(imagem trazida do site: http://clebersa.com.br/causos-reais/cacamos-ou-fomos-cacados-parte-2/)
CAMBYÇARA – Aquele que alimenta
Suzana da Cunha Lima
A tribo Kalapalo situava-se perto do Rio Xingu e por essa razão, as ocas
ficavam em cima de palafitas rústicas, devido às cheias do rio. Nesta ocasião,
os homens da aldeia tinham saído há várias luas para caçar, pois já faltava
comida para as crianças e velhos que tinham ficado. Cauã era o
único filho homem de sua família e começou a ficar apreensivo. Ele
sentia-se responsável por eles. Assim, foi até o pajé Juruna e pediu
autorização para levar a canoa ao rio, numa tentativa de trazer peixes para sua
comunidade. O pajé olhou pensativo para aquele curumim valente, de apenas
dez anos, e deu sua autorização com o coração apertado. O rio era muito bom e
piscoso, mas também caprichoso, com fortes correntes que levavam, às vezes, as
embarcações para longe, ou para as corredeiras ou para igarapés distantes, onde
facilmente, mesmo um pescador experiente, poderia se perder para sempre. Os
poucos guerreiros que sabiam de suas manhas estavam todos fora, tentando
trazer comida para a tribo.
Cauá pegou a linha de pesca e o saburá onde colocou as minhocas.
Antes de embarcar, suplicou à mãe das águas que o guiasse para bons pesqueiros
e o trouxesse de volta antes de Jaci, a lua, chegar aos céus, porque nunca
havia entrado sozinho naquele rio.
Porém, mal entrou na água, sentiu ser puxado com força para o meio do
rio. Ele mal conseguia se manter dentro da canoa, que parecia voar naquelas
águas turbulentas. Já podia ouvir o rugir das perigosas corredeiras adiante.
Parecia que Itupiara, o deus raivoso das águas, não o queria ali. Que destino
sem glória para um futuro guerreiro Kalapalo!. Quando achou que tudo estava
perdido, subitamente a canoa estacou, como se algo a fizesse parar e o menino
viu à sua frente, a mãe das águas, Iara, lindamente vestida com folhas e flores
que nascem à beira dos rios. Ela fez parar a canoa, mesmo naquelas águas
revoltas, com apenas uma mão. Com a outra, fez um sinal para o deus raivoso ir
embora. Naquela hora as águas se acalmaram e ela disse para Cauã, ajoelhado na
canoa e totalmente sem ação:
- Você é bom menino, Cauã. Seu pai, Ajaguanã, guerreiro
forte, é meu protegido. Mas esta parte do rio é de Tapiraçá, que tem olhos de
anta e ele não gosta que cheguem por estas bandas. Volte, eu vou
empurrar esta canoa até chegar de onde saiu.
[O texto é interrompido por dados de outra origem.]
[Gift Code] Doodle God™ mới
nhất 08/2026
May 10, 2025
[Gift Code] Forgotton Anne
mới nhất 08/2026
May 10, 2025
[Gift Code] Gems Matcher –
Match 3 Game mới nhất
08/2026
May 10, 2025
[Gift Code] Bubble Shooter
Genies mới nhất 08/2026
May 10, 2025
Só retorne quando se tornar homem,
grande guerreiro, como seu pai.
Cauã sentiu a canoa se deslocar e voltar pelo mesmo caminho, como
se uma mão invisível a conduzisse, com suavidade e ligeireza pelas águas já tranquilas.
Ele estava assustado, porém maravilhado pela presença de Iara e grato porque
ela o salvara das corredeiras e de morrer afogado, mas muito triste e com
vergonha porque não tinha conseguido pescar um único peixe. Sentia-se um
imprestável.
Quando ele atracou, no mesmo lugar que saíra, sua família estava toda na
margem, preocupados com ele e o acolheram com muitos abraços alegres
porque ele voltara vivo daquela aventura.
Porém, ao puxar a canoa para terra firme, notaram que ela estava repleta
de peixes. Cauã ficou espantadíssimo. Não sabia como explicar aquilo.
Será que Iara percebera sua aflição e enchera de pesca sua canoa? Estava
atônito. Quando chegaram na tribo, ele foi ovacionado como um rei.
Aqueles peixes alimentaram a tribo até os caçadores chegarem. E este foi
um Dia de Festa. Dançaram e cantaram em volta da fogueira e naquele momento
especial, o cacique Raoni, o grande Chefe, e Juruna, o pajé, lhe deram outro
nome: CAMBYÇARA, aquele que alimenta.